Após um tempo de voo, saíram da capital. Sem nome olhou para as colinas e, ao se preparar para falar, achou estranho chamar sua montaria de pterossauro. Propôs: “Vou te dar um nome.”

“Nome? Sim.”

Vendo as paisagens rápidas abaixo, sem nome sugeriu: “Que tal Ventos?”

“Ven…tos…” O dragão assentiu: “Sim…”

Enquanto falavam, Ventos pousou numa colina deserta. Sem nome deixou Maçã brincar no dorso e desceu para examinar Ventos.

“Além de falar, sentiu mais alguma mudança?”

Ventos pensou, avançou a cabeça, e de repente, do alto da testa, surgiu um chifre de quase um metro.

As mudanças em Ventos deixaram sem nome sem palavras. Pretendia estudar como falava, mas agora tinha que investigar quantas mutações ainda surgiriam.

Escamas, chifres, força, velocidade, fala… sem nome listava as mudanças. Para onde iria essa evolução? Tornar-se-ia um dragão gigante? Um humano? Ou algo ainda mais estranho?

Ventos tocou o chifre com a pata, com ar de resignação: “Eu… o que… está… acontecendo…”

Sem nome suspirou: “Talvez seja evolução. Além do que te dei, comeu algo diferente?”

“Evo…lução… o que é…” Ventos sacudiu a cabeça, e o chifre produziu um som cortando o ar: “Só como… comida… comum.”

Sem nome examinou Ventos. Se tivesse os instrumentos do ciclo anterior, gostaria de analisar seu sangue e entender o que provocava essa mutação genética.

Percebeu que trouxera Ventos para estudo sem preparo, sem equipamentos, impossibilitando pesquisas detalhadas.

“Está difícil estudar…” Sem nome resmungou: “Por Zhang Feng e pelos demais, e para estudar Ventos, preciso investigar onde há ruínas antigas. Será que as ruínas perto do Forte Fornalha envolvem genética?”

Ao pensar no Martelo Sagrado, sentiu um peso. Recentemente, matara o irmão gêmeo do Martelo Sagrado, Wang Ying; da próxima vez, não sabia o que poderia acontecer. Conseguir outra chave para a entrada da ruína parecia improvável.

“Dragãozinho, comporta-se, não lamba…” Maçã abraçava o pescoço de Ventos, desviando da língua afetuosa, rindo sem parar.

O sorriso de Maçã melhorou o humor de sem nome. Olhou para o céu azul e se deu conta de quanto tempo fazia que não se sentia tão tranquilo. Sem lutas, sem intrigas, apenas aquele instante de paz.

Nos gabinetes das escolas da capital

“O quê? Sem nome saiu da cidade montado num dragão?” Alguns diretores mostravam expressão de dúvida.

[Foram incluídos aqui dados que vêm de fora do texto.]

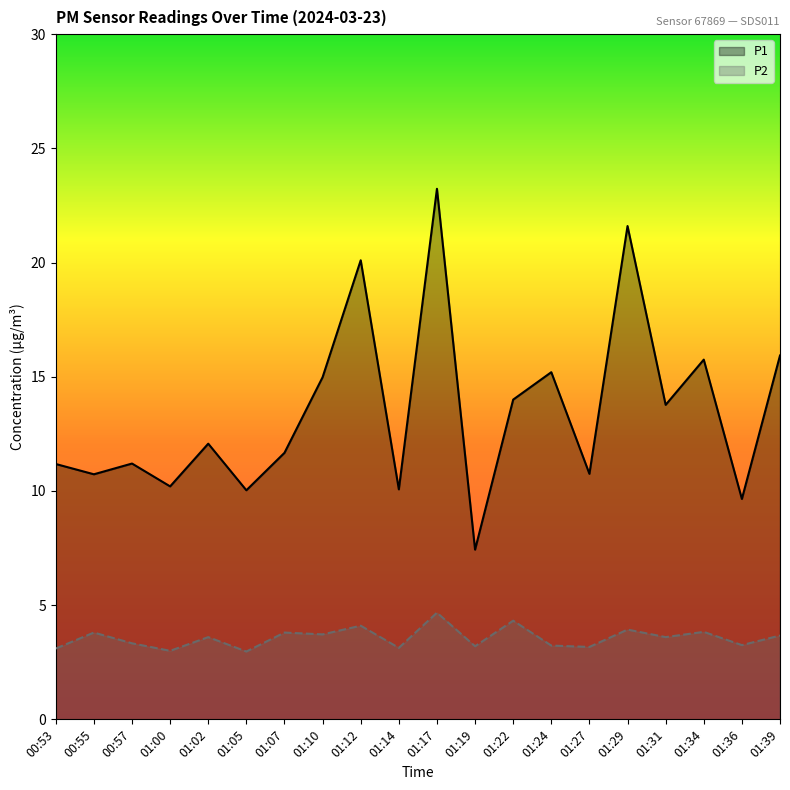

True or false: P1 and P2 intersect in this chart.

False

Para evitar surpresas, enviaram alunos espiões à Academia Militar Feiteng, tentando descobrir tudo sobre os preparativos, especialmente os movimentos de sem nome.

A notícia de um cavaleiro dragão já os preocupava. Agora, sem nome ignorava o assunto e partia para fora, o que os deixava ainda mais inquietos.

“O que pode ser mais importante que o surgimento de um cavaleiro dragão? O torneio está próximo, ele está preparando algum segredo?”

Os diretores especulavam sobre as ações de sem nome, sem perceber que, para ele, o evento anual não era tão relevante. Com Guli, Wadehai, Eudoxus e mais de cem soldados astutos, não havia risco de ficar em último.

O que realmente importava era conquistar o melhor resultado na competição militar, obter recompensas e fortalecer sua tropa em formação.

Fim do capítulo “Ventos se transforma”!